[Bug]: check_robots_txt not working
crawl4ai version
0.4.248
Expected Behavior
The library should give error for https://www.nsf.gov/awardsearch/advancedSearch.jsp as this path is not allowed to be scraped by the robots.txt https://www.nsf.gov/robots.txt here. Please fix.
Current Behavior
it is able to scraping this page, even though i have set check_robots_txt=True for CrawlerRunConfig
Is this reproducible?
Yes
Inputs Causing the Bug
Steps to Reproduce
Code snippets
OS
macOS
Python version
3.11.9
Browser
No response
Browser version
No response
Error logs & Screenshots (if applicable)
No response
@mllife I have encountered the same issue, I'm planning on making a fix and a pull request tonight, and will update you when done so you can get a quick and timely solution!
Oddly enough this comes from urllib RobotParser side of things.
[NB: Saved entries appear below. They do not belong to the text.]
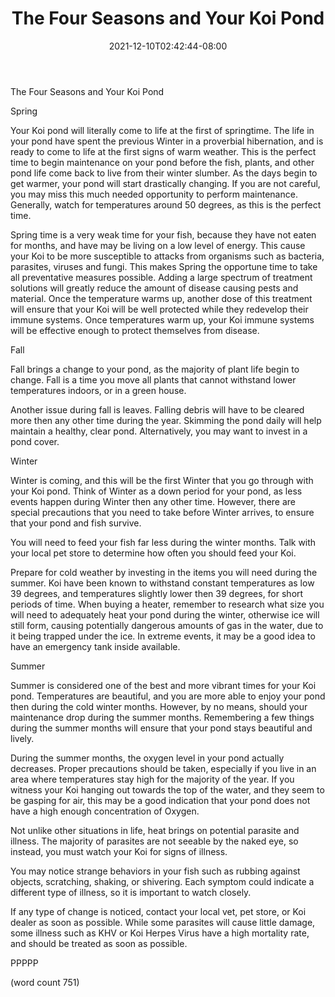 ﻿---
title: "The Four Seasons and Your Koi Pond"
date: 2021-12-10T02:42:44-08:00
description: "Koi txt Tips for Web Success"
featured_image: "/images/Koi txt.jpg"
tags: ["Koi txt"]
---

The Four Seasons and Your Koi Pond

Spring

Your Koi pond will literally come to life at the first of springtime. The life in your pond have spent the previous Winter in a proverbial hibernation, and is ready to come to life at the first signs of warm weather. This is the perfect time to begin maintenance on your pond before the fish, plants, and other pond life come back to live from their winter slumber. As the days begin to get warmer, your pond will start drastically changing. If you are not careful, you may miss this much needed opportunity to perform maintenance. Generally, watch for temperatures around 50 degrees, as this is the perfect time.

Spring time is a very weak time for your fish, because they have not eaten for months, and have may be living on a low level of energy. This cause your Koi to be more susceptible to attacks from organisms such as bacteria, parasites, viruses and fungi. This makes Spring the opportune time to take all preventative measures possible. Adding a large spectrum of treatment solutions will greatly reduce the amount of disease causing pests and material. Once the temperature warms up, another dose of this treatment will ensure that your Koi will be well protected while they redevelop their immune systems. Once temperatures warm up, your Koi immune systems will be effective enough to protect themselves from disease. 

Fall

Fall brings a change to your pond, as the majority of plant life begin to change. Fall is a time you move all plants that cannot withstand lower temperatures indoors, or in a green house. 

Another issue during fall is leaves. Falling debris will have to be cleared more then any other time during the year. Skimming the pond daily will help maintain a healthy, clear pond. Alternatively, you may want to invest in a pond cover.

Winter

Winter is coming, and this will be the first Winter that you go through with your Koi pond. Think of Winter as a down period for your pond, as less events happen during Winter then any other time. However, there are special precautions that you need to take before Winter arrives, to ensure that your pond and fish survive.

You will need to feed your fish far less during the winter months. Talk with your local pet store to determine how often you should feed your Koi.

Prepare for cold weather by investing in the items you will need during the summer. Koi have been known to withstand constant temperatures as low 39 degrees, and temperatures slightly lower then 39 degrees, for short periods of time. When buying a heater, remember to research what size you will need to adequately heat your pond during the winter, otherwise ice will still form, causing potentially dangerous amounts of gas in the water, due to it being trapped under the ice. In extreme events, it may be a good idea to have an emergency tank inside available.

Summer

Summer is considered one of the best and more vibrant times for your Koi pond. Temperatures are beautiful, and you are more able to enjoy your pond then during the cold winter months. However, by no means, should your maintenance drop during the summer months. Remembering a few things during the summer months will ensure that your pond stays beautiful and lively.

During the summer months, the oxygen level in your pond actually decreases. Proper precautions should be taken, especially if you live in an area where temperatures stay high for the majority of the year. If you witness your Koi hanging out towards the top of the water, and they seem to be gasping for air, this may be a good indication that your pond does not have a high enough concentration of Oxygen.

Not unlike other situations in life, heat brings on potential parasite and illness. The majority of parasites are not seeable by the naked eye, so instead, you must watch your Koi for signs of illness.

You may notice strange behaviors in your fish such as rubbing against objects, scratching, shaking, or shivering. Each symptom could indicate a different type of illness, so it is important to watch closely.

If any type of change is noticed, contact your local vet, pet store, or Koi dealer as soon as possible. While some parasites will cause little damage, some illness such as KHV or Koi Herpes Virus have a high mortality rate, and should be treated as soon as possible.

PPPPP

(word count 751)


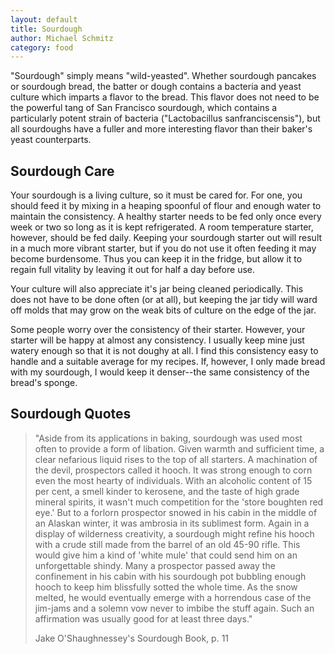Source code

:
 ```yaml
---
layout: default
title: Sourdough
author: Michael Schmitz
category: food
---
```


"Sourdough" simply means "wild-yeasted". Whether sourdough pancakes or sourdough bread, the batter or dough contains a bacteria and yeast culture which imparts a flavor to the bread. This flavor does not need to be the powerful tang of San Francisco sourdough, which contains a particularly potent strain of bacteria ("Lactobacillus sanfranciscensis"), but all sourdoughs have a fuller and more interesting flavor than their baker's yeast counterparts.

Sourdough Care
--------------

Your sourdough is a living culture, so it must be cared for. For one, you should feed it by mixing in a heaping spoonful of flour and enough water to maintain the consistency. A healthy starter needs to be fed only once every week or two so long as it is kept refrigerated. A room temperature starter, however, should be fed daily. Keeping your sourdough starter out will result in a much more vibrant starter, but if you do not use it often feeding it may become burdensome. Thus you can keep it in the fridge, but allow it to regain full vitality by leaving it out for half a day before use.

Your culture will also appreciate it's jar being cleaned periodically. This does not have to be done often (or at all), but keeping the jar tidy will ward off molds that may grow on the weak bits of culture on the edge of the jar.

Some people worry over the consistency of their starter. However, your starter will be happy at almost any consistency. I usually keep mine just watery enough so that it is not doughy at all. I find this consistency easy to handle and a suitable average for my recipes. If, however, I only made bread with my sourdough, I would keep it denser--the same consistency of the bread's sponge.

Sourdough Quotes
----------------
> "Aside from its applications in baking, sourdough was used most often to provide a form of libation. Given warmth and sufficient time, a clear nefarious liquid rises to the top of all starters. A machination of the devil, prospectors called it hooch. It was strong enough to corn even the most hearty of individuals. With an alcoholic content of 15 per cent, a smell kinder to kerosene, and the taste of high grade mineral spirits, it wasn't much competition for the 'store boughten red eye.' But to a forlorn prospector snowed in his cabin in the middle of an Alaskan winter, it was ambrosia in its sublimest form. Again in a display of wilderness creativity, a sourdough might refine his hooch with a crude still made from the barrel of an old 45-90 rifle. This would give him a kind of 'white mule' that could send him on an unforgettable shindy. Many a prospector passed away the confinement in his cabin with his sourdough pot bubbling enough hooch to keep him blissfully sotted the whole time. As the snow melted, he would eventually emerge with a horrendous case of the jim-jams and a solemn vow never to imbibe the stuff again. Such an affirmation was usually good for at least three days."
>
> Jake O'Shaughnessey's Sourdough Book, p. 11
My research directed me here: https://stackoverflow.com/questions/15344253/robotparser-doesnt-seem-to-parse-correctly. But nothing in Crawl4AI itself is handling things wrong as far as I can see - a urllib function is providing the wrong output. @mllife
For now most likely what I'll do is provide a replacement method within Crawl4AI itself which corrects this.
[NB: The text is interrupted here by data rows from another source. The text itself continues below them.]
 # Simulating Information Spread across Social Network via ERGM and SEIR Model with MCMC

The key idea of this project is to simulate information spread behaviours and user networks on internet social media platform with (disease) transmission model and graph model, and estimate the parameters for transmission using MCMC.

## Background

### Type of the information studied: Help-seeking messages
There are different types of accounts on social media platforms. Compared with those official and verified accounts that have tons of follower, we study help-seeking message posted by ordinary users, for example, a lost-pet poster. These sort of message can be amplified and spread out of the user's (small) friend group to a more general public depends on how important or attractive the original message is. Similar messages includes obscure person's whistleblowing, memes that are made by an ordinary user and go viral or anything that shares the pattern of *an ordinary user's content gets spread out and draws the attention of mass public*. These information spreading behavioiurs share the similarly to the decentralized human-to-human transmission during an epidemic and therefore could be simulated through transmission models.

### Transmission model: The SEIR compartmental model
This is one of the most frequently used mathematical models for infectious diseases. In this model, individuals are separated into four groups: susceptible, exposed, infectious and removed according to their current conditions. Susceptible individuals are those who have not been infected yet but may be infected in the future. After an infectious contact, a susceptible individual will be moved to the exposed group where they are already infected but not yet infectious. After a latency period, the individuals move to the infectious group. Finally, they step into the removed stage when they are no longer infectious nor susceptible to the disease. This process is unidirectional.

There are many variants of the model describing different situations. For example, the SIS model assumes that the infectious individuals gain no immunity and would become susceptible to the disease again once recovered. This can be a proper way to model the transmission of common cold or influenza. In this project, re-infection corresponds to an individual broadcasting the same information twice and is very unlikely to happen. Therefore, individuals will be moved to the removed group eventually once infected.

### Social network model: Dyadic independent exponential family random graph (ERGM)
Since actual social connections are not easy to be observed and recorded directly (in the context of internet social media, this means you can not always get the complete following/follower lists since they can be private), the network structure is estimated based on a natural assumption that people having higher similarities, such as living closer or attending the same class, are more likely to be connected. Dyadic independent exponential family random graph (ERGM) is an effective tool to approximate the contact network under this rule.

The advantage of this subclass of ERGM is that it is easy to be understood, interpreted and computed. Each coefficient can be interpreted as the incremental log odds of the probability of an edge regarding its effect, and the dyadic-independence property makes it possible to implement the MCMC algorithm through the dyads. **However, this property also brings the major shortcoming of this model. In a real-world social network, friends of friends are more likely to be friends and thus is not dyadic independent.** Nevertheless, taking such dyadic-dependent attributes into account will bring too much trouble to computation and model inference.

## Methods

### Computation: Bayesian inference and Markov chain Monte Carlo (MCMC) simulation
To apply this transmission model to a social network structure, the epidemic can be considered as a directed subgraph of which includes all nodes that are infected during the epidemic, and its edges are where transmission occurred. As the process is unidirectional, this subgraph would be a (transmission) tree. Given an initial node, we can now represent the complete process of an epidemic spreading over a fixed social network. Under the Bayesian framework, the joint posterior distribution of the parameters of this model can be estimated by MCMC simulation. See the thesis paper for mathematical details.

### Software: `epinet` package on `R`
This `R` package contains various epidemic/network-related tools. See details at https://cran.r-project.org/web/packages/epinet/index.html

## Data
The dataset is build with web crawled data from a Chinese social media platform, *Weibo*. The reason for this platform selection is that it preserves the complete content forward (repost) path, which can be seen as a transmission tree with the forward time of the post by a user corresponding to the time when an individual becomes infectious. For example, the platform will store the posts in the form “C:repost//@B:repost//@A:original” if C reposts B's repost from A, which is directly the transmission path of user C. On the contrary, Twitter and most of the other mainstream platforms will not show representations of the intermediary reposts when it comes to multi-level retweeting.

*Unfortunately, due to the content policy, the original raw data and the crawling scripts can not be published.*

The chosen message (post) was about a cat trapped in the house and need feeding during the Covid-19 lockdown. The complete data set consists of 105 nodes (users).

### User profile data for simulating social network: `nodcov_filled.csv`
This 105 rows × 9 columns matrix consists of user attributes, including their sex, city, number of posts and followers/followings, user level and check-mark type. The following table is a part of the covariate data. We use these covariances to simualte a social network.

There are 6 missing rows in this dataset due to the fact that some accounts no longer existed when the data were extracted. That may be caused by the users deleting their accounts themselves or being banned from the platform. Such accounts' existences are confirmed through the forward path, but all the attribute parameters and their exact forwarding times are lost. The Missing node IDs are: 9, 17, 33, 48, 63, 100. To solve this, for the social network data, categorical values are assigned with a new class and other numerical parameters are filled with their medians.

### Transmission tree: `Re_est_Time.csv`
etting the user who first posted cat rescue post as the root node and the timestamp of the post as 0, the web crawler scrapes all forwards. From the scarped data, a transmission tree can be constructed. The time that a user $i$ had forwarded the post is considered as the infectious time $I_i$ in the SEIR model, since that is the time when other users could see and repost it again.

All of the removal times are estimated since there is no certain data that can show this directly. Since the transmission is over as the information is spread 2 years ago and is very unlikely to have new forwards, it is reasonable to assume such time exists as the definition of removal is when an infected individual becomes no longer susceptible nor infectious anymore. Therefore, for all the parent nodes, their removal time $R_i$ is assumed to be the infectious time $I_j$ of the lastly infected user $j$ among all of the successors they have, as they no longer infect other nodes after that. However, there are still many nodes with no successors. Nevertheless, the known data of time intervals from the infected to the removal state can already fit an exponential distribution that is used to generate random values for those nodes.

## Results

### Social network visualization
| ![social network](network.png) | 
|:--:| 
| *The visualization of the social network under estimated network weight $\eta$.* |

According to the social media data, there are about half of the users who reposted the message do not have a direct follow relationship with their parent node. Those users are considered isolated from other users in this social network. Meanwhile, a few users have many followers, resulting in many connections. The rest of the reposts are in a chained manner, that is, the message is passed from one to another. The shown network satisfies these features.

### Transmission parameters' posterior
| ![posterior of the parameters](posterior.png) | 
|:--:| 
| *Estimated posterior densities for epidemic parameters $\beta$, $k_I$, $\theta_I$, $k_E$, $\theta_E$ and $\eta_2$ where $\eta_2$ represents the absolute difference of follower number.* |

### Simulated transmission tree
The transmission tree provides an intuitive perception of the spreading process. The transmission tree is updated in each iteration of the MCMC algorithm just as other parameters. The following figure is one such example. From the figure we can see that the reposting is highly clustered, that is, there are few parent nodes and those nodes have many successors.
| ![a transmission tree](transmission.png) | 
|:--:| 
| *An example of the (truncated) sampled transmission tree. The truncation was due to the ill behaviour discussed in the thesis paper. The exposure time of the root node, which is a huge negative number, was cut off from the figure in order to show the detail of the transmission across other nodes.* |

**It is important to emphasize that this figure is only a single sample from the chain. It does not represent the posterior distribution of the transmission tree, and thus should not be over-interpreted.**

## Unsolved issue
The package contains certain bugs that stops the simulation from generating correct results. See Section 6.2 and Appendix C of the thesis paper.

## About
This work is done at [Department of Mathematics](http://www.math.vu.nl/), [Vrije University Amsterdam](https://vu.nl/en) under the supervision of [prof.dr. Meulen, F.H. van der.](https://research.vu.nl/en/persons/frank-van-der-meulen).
Further updates, it seems this is an open issue in cpython itself, see https://github.com/python/cpython/issues/114310. Since it has been open for over a year without any sort of resolution, I believe it may be best to find a new library to parse the robots.txt file, and am looking for a pertinent one now to circumvent this (ongoing) issue.
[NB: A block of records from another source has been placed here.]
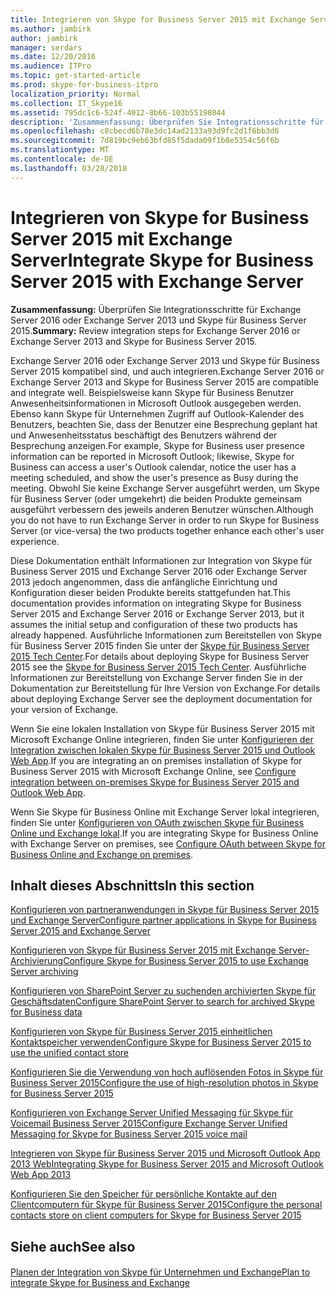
 ```yaml
---
title: Integrieren von Skype for Business Server 2015 mit Exchange Server
ms.author: jambirk
author: jambirk
manager: serdars
ms.date: 12/20/2016
ms.audience: ITPro
ms.topic: get-started-article
ms.prod: skype-for-business-itpro
localization_priority: Normal
ms.collection: IT_Skype16
ms.assetid: 795dc1c6-524f-4012-8b66-103b55198044
description: 'Zusammenfassung: Überprüfen Sie Integrationsschritte für Exchange Server 2016 oder Exchange Server 2013 und Skype für Business Server 2015.'
ms.openlocfilehash: c8cbecd6b78e3dc14ad2133a93d9fc2d1f6bb3d6
ms.sourcegitcommit: 7d819bc9eb63bfd85f5dada09f1b8e5354c56f6b
ms.translationtype: MT
ms.contentlocale: de-DE
ms.lasthandoff: 03/28/2018
---
```

# <a name="integrate-skype-for-business-server-2015-with-exchange-server"></a><span data-ttu-id="f6e8e-103">Integrieren von Skype for Business Server 2015 mit Exchange Server</span><span class="sxs-lookup"><span data-stu-id="f6e8e-103">Integrate Skype for Business Server 2015 with Exchange Server</span></span>
 
<span data-ttu-id="f6e8e-104">**Zusammenfassung:** Überprüfen Sie Integrationsschritte für Exchange Server 2016 oder Exchange Server 2013 und Skype für Business Server 2015.</span><span class="sxs-lookup"><span data-stu-id="f6e8e-104">**Summary:** Review integration steps for Exchange Server 2016 or Exchange Server 2013 and Skype for Business Server 2015.</span></span>
  
<span data-ttu-id="f6e8e-105">Exchange Server 2016 oder Exchange Server 2013 und Skype für Business Server 2015 kompatibel sind, und auch integrieren.</span><span class="sxs-lookup"><span data-stu-id="f6e8e-105">Exchange Server 2016 or Exchange Server 2013 and Skype for Business Server 2015 are compatible and integrate well.</span></span> <span data-ttu-id="f6e8e-106">Beispielsweise kann Skype für Business Benutzer Anwesenheitsinformationen in Microsoft Outlook ausgegeben werden. Ebenso kann Skype für Unternehmen Zugriff auf Outlook-Kalender des Benutzers, beachten Sie, dass der Benutzer eine Besprechung geplant hat und Anwesenheitsstatus beschäftigt des Benutzers während der Besprechung anzeigen.</span><span class="sxs-lookup"><span data-stu-id="f6e8e-106">For example, Skype for Business user presence information can be reported in Microsoft Outlook; likewise, Skype for Business can access a user's Outlook calendar, notice the user has a meeting scheduled, and show the user's presence as Busy during the meeting.</span></span> <span data-ttu-id="f6e8e-107">Obwohl Sie keine Exchange Server ausgeführt werden, um Skype für Business Server (oder umgekehrt) die beiden Produkte gemeinsam ausgeführt verbessern des jeweils anderen Benutzer wünschen.</span><span class="sxs-lookup"><span data-stu-id="f6e8e-107">Although you do not have to run Exchange Server in order to run Skype for Business Server (or vice-versa) the two products together enhance each other's user experience.</span></span>
  
<span data-ttu-id="f6e8e-108">Diese Dokumentation enthält Informationen zur Integration von Skype für Business Server 2015 und Exchange Server 2016 oder Exchange Server 2013 jedoch angenommen, dass die anfängliche Einrichtung und Konfiguration dieser beiden Produkte bereits stattgefunden hat.</span><span class="sxs-lookup"><span data-stu-id="f6e8e-108">This documentation provides information on integrating Skype for Business Server 2015 and Exchange Server 2016 or Exchange Server 2013, but it assumes the initial setup and configuration of these two products has already happened.</span></span> <span data-ttu-id="f6e8e-109">Ausführliche Informationen zum Bereitstellen von Skype für Business Server 2015 finden Sie unter der [Skype für Business Server 2015 Tech Center](https://go.microsoft.com/fwlink/p/?LinkId=246127).</span><span class="sxs-lookup"><span data-stu-id="f6e8e-109">For details about deploying Skype for Business Server 2015 see the [Skype for Business Server 2015 Tech Center](https://go.microsoft.com/fwlink/p/?LinkId=246127).</span></span> <span data-ttu-id="f6e8e-110">Ausführliche Informationen zur Bereitstellung von Exchange Server finden Sie in der Dokumentation zur Bereitstellung für Ihre Version von Exchange.</span><span class="sxs-lookup"><span data-stu-id="f6e8e-110">For details about deploying Exchange Server see the deployment documentation for your version of Exchange.</span></span>
  
<span data-ttu-id="f6e8e-111">Wenn Sie eine lokalen Installation von Skype für Business Server 2015 mit Microsoft Exchange Online integrieren, finden Sie unter [Konfigurieren der Integration zwischen lokalen Skype für Business Server 2015 und Outlook Web App](outlook-web-app.md).</span><span class="sxs-lookup"><span data-stu-id="f6e8e-111">If you are integrating an on premises installation of Skype for Business Server 2015 with Microsoft Exchange Online, see [Configure integration between on-premises Skype for Business Server 2015 and Outlook Web App](outlook-web-app.md).</span></span>
  
<span data-ttu-id="f6e8e-112">Wenn Sie Skype für Business Online mit Exchange Server lokal integrieren, finden Sie unter [Konfigurieren von OAuth zwischen Skype für Business Online und Exchange lokal](oauth-with-online-and-on-premises.md).</span><span class="sxs-lookup"><span data-stu-id="f6e8e-112">If you are integrating Skype for Business Online with Exchange Server on premises, see [Configure OAuth between Skype for Business Online and Exchange on premises](oauth-with-online-and-on-premises.md).</span></span>
  
## <a name="in-this-section"></a><span data-ttu-id="f6e8e-113">Inhalt dieses Abschnitts</span><span class="sxs-lookup"><span data-stu-id="f6e8e-113">In this section</span></span>

[<span data-ttu-id="f6e8e-114">Konfigurieren von partneranwendungen in Skype für Business Server 2015 und Exchange Server</span><span class="sxs-lookup"><span data-stu-id="f6e8e-114">Configure partner applications in Skype for Business Server 2015 and Exchange Server</span></span>](configure-partner-applications.md)
  
[<span data-ttu-id="f6e8e-115">Konfigurieren von Skype für Business Server 2015 mit Exchange Server-Archivierung</span><span class="sxs-lookup"><span data-stu-id="f6e8e-115">Configure Skype for Business Server 2015 to use Exchange Server archiving</span></span>](use-exchange-archiving.md)
  
[<span data-ttu-id="f6e8e-116">Konfigurieren von SharePoint Server zu suchenden archivierten Skype für Geschäftsdaten</span><span class="sxs-lookup"><span data-stu-id="f6e8e-116">Configure SharePoint Server to search for archived Skype for Business data</span></span>](sharepoint-to-search-for-archived-data.md)
  
[<span data-ttu-id="f6e8e-117">Konfigurieren von Skype für Business Server 2015 einheitlichen Kontaktspeicher verwenden</span><span class="sxs-lookup"><span data-stu-id="f6e8e-117">Configure Skype for Business Server 2015 to use the unified contact store</span></span>](use-the-unified-contact-store.md)
  
[<span data-ttu-id="f6e8e-118">Konfigurieren Sie die Verwendung von hoch auflösenden Fotos in Skype für Business Server 2015</span><span class="sxs-lookup"><span data-stu-id="f6e8e-118">Configure the use of high-resolution photos in Skype for Business Server 2015</span></span>](high-resolution-photos.md)
  
[<span data-ttu-id="f6e8e-119">Konfigurieren von Exchange Server Unified Messaging für Skype für Voicemail Business Server 2015</span><span class="sxs-lookup"><span data-stu-id="f6e8e-119">Configure Exchange Server Unified Messaging for Skype for Business Server 2015 voice mail</span></span>](exchangeunified-messaging-for-voice-mail.md)
  
[<span data-ttu-id="f6e8e-120">Integrieren von Skype für Business Server 2015 und Microsoft Outlook App 2013 Web</span><span class="sxs-lookup"><span data-stu-id="f6e8e-120">Integrating Skype for Business Server 2015 and Microsoft Outlook Web App 2013</span></span>](http://technet.microsoft.com/library/513d4cc7-aa87-4f68-b99d-d58b63bdf242.aspx)
  
[<span data-ttu-id="f6e8e-121">Konfigurieren Sie den Speicher für persönliche Kontakte auf den Clientcomputern für Skype für Business Server 2015</span><span class="sxs-lookup"><span data-stu-id="f6e8e-121">Configure the personal contacts store on client computers for Skype for Business Server 2015</span></span>](personal-contacts-store.md)
  
## <a name="see-also"></a><span data-ttu-id="f6e8e-122">Siehe auch</span><span class="sxs-lookup"><span data-stu-id="f6e8e-122">See also</span></span>

#### 

[<span data-ttu-id="f6e8e-123">Planen der Integration von Skype für Unternehmen und Exchange</span><span class="sxs-lookup"><span data-stu-id="f6e8e-123">Plan to integrate Skype for Business and Exchange</span></span>](../../plan-your-deployment/integrate-with-exchange/integrate-with-exchange.md)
This issue is now fixed in my development environment @mllife , I will be putting out a PR shortly which you will be able to work off of in the meantime
@mllife Please see #708 for the fixes, let me know if you have any issues or questions. Not sure on the timeline for the PR being merged into main, but for now working off the PR should be stable enough.
@flancast90 Thanks for raising PR. We'll review it soon.
@mllife I worked on this issue today. Feels like the problem is two fold for me.
- I was having SSL issues with aiohttp library throwing following exception
ClientConnectorCertificateError(ConnectionKey(host='www.nsf.gov', port=443, is_ssl=True, ssl=True, proxy=None, proxy_auth=None, proxy_headers_hash=None), SSLCertVerificationError(1, '[SSL: CERTIFICATE_VERIFY_FAILED] certificate verify failed: unable to get local issuer certificate (_ssl.c:1000)'))
And in this case when fetching the robots.txt, can_fetch simply was returning True in exception handling. This was a problem for me, but I guess this can become a problem in server environment with certificate config issues.
I'm disabling SSL verification for robots.txt requests as we're only fetching publicly available robots.txt files (no sensitive data involved), and this ensures the crawler works reliably across different environments without certificate configuration issues.
- It applies only problem with the standard library is with the support for wildcard. So I don't want to ditch it for any third party libraries or a full blown local implementation at this stage. So I'm just monkey patching it(to handle only wildcards). When I ran my tests it was working as expected. But need help in testing it broadly. The fix should work for both
allowanddisallow. Do give it a try and let me know if any issues.